Switched two smaller filters into Aqua Clear 110 for my 55gal tank. Love it, runs good, quiet and lots of power there. The only maintenance is kind a expensive. Bio Max insert cost 35$. Sponge and activated charcoal prices OK ( 10 $ each) . Is any suggestion I can make my own BioMax insert and buy filler by larder quantity? Any ideas welcome.


----------



## Petunia (Dec 30, 2013)

or any other stuff I can use instead of Biomax?


----------



## Lutefisk (Jun 29, 2014)

Why not just buy some kind of sponge or open-pore foam? You can cut it to size, and it will be delightful biomedia. Cheap, and you can get a couple different sizes to deal with different particle sizes.


----------



## Lutefisk (Jun 29, 2014)

Also, you'll never have to replace a sponge; just squeeze it out once in a while in your old change-water, and water will keep flowing through.


----------



## mike.m (Aug 5, 2010)

Bio max should last a while if ur worried buy filter bag and bag you own with bio balls (plastic ones)


----------



## Petunia (Dec 30, 2013)

mike.m said:


> Bio max should last a while if ur worried buy filter bag and bag you own with bio balls (plastic ones)

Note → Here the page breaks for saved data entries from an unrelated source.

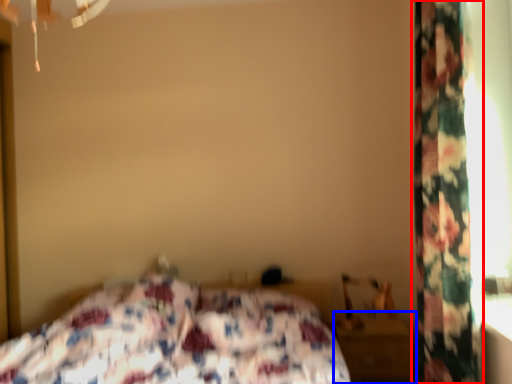
Question: Which object is further to the camera taking this photo, curtain (highlighted by a red box) or nightstand (highlighted by a blue box)?

Choices:
 (A) curtain
 (B) nightstand

Answer: (B)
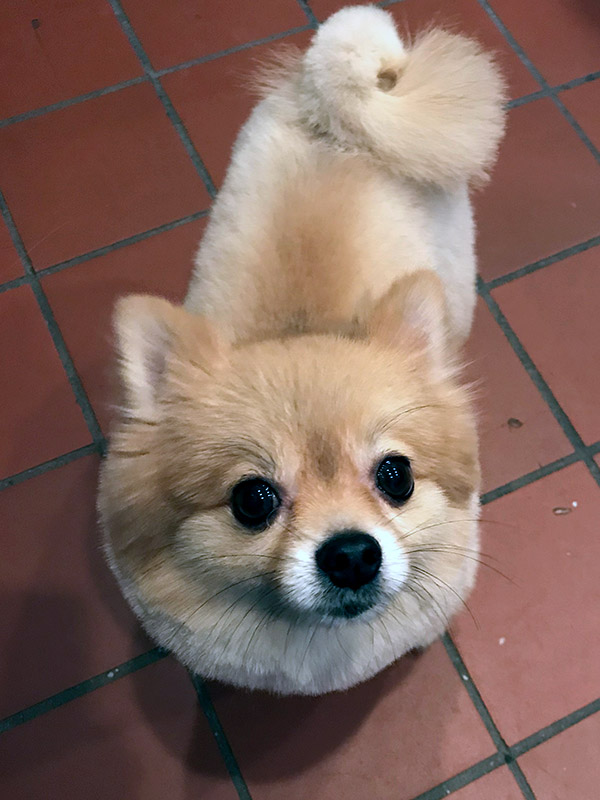
Locate an element on the screen. The width and height of the screenshot is (600, 800). floor is located at coordinates (349, 720).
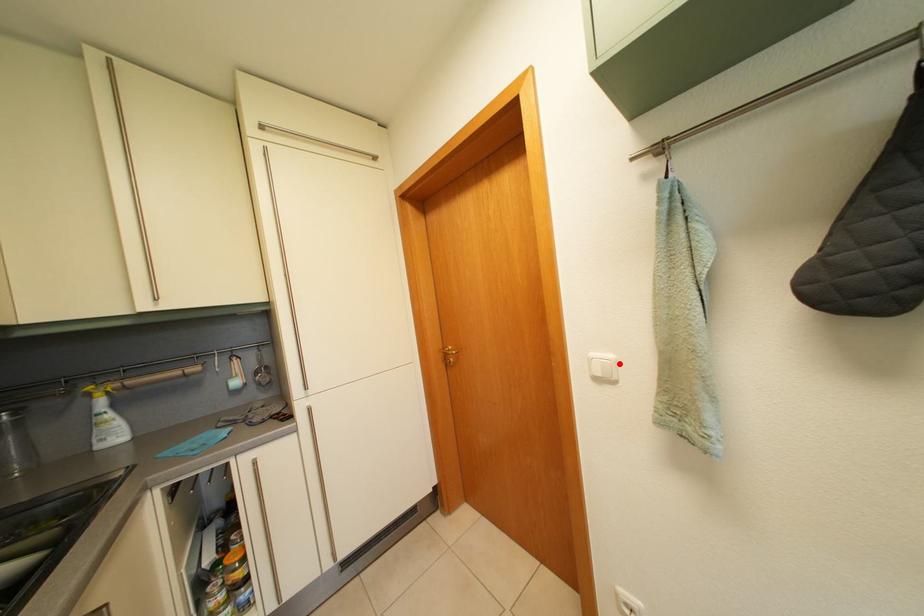
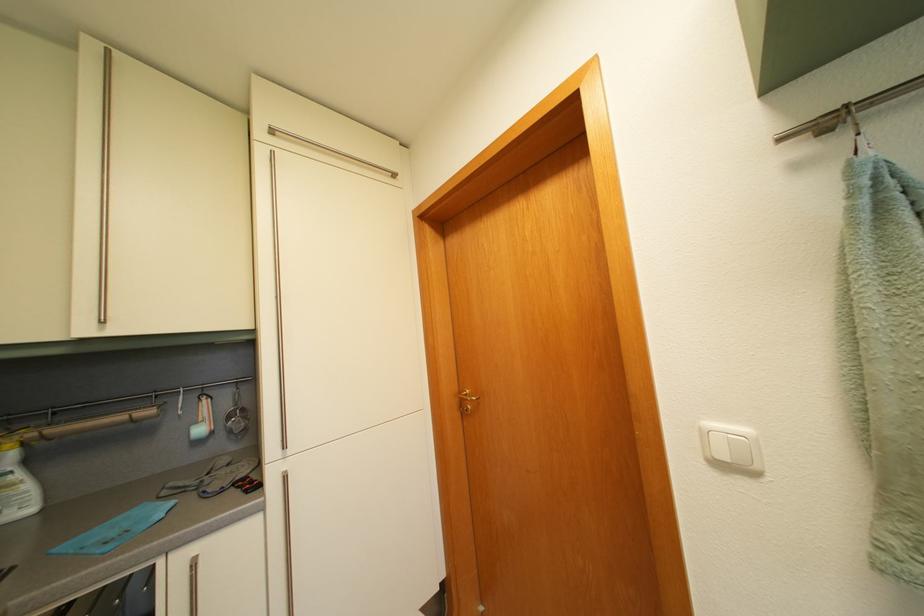
The point at the highlighted location is marked in the first image. Where is the corresponding point in the second image?

(755, 438)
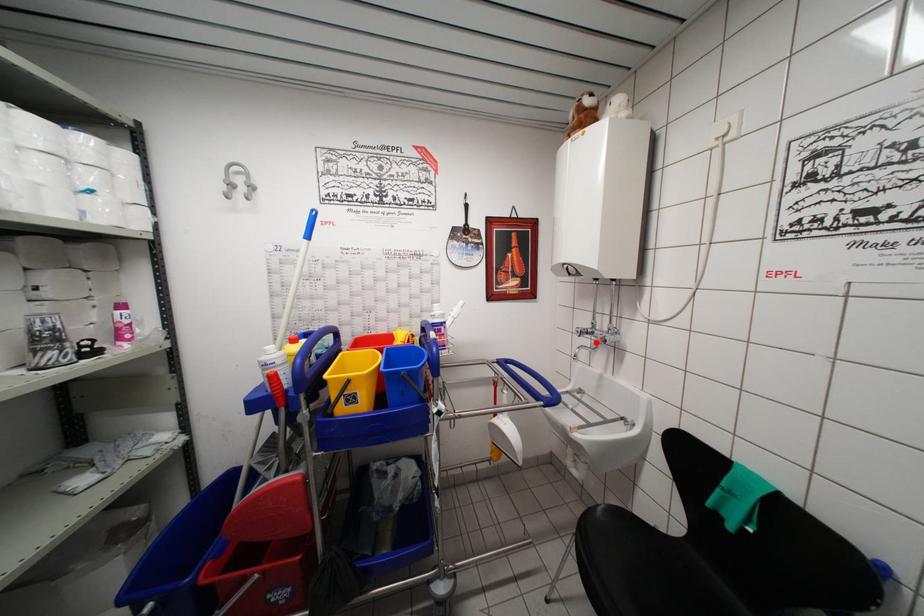
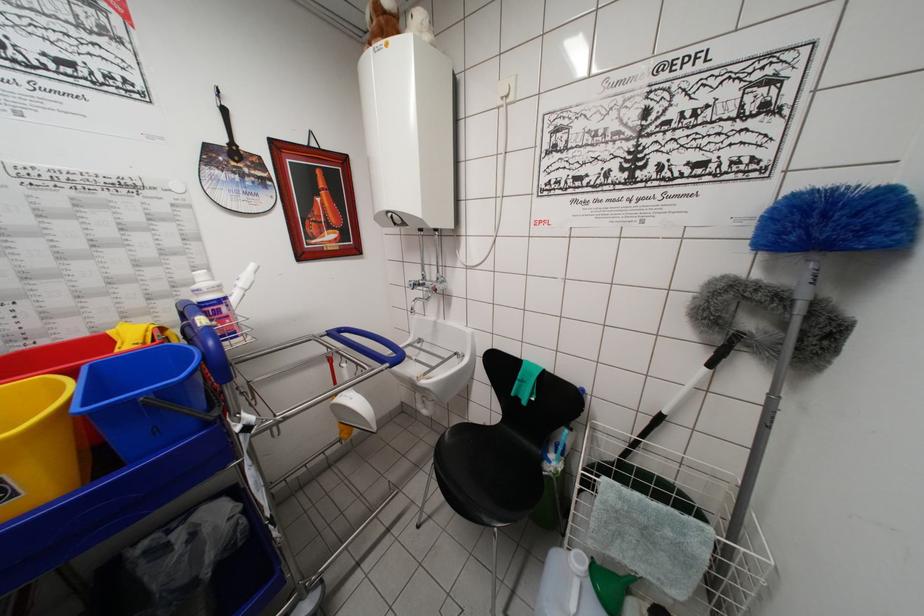
Where in the second image is the point corresponding to the highlighted location from the first image?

Where to get those plastic balls?


----------



## Petunia (Dec 30, 2013)

Lutefisk said:


> Why not just buy some kind of sponge or open-pore foam? You can cut it to size, and it will be delightful biomedia. Cheap, and you can get a couple different sizes to deal with different particle sizes.


There Is thick sponge at the bottom of the filter, then charcoal middle layer and Bio should go on the top, placing second sponge probably pointless as one already there.


----------



## Lutefisk (Jun 29, 2014)

I'd say sponges are better biomedia than the plastic balls. More sponge means more surfaces for nitrification.


----------



## tony1928 (Apr 22, 2010)

I usually just run a sponge on the bottom and some matrix in a mesh bag on top. No need for any of the carbon or anything like that if you keep on top of your waterchanges.


----------



## Petunia (Dec 30, 2013)

Lutefisk said:


> I'd say sponges are better biomedia than the plastic balls. More sponge means more surfaces for nitrification.


Thanks, this is what I needed to know. Will buy sponges material.


----------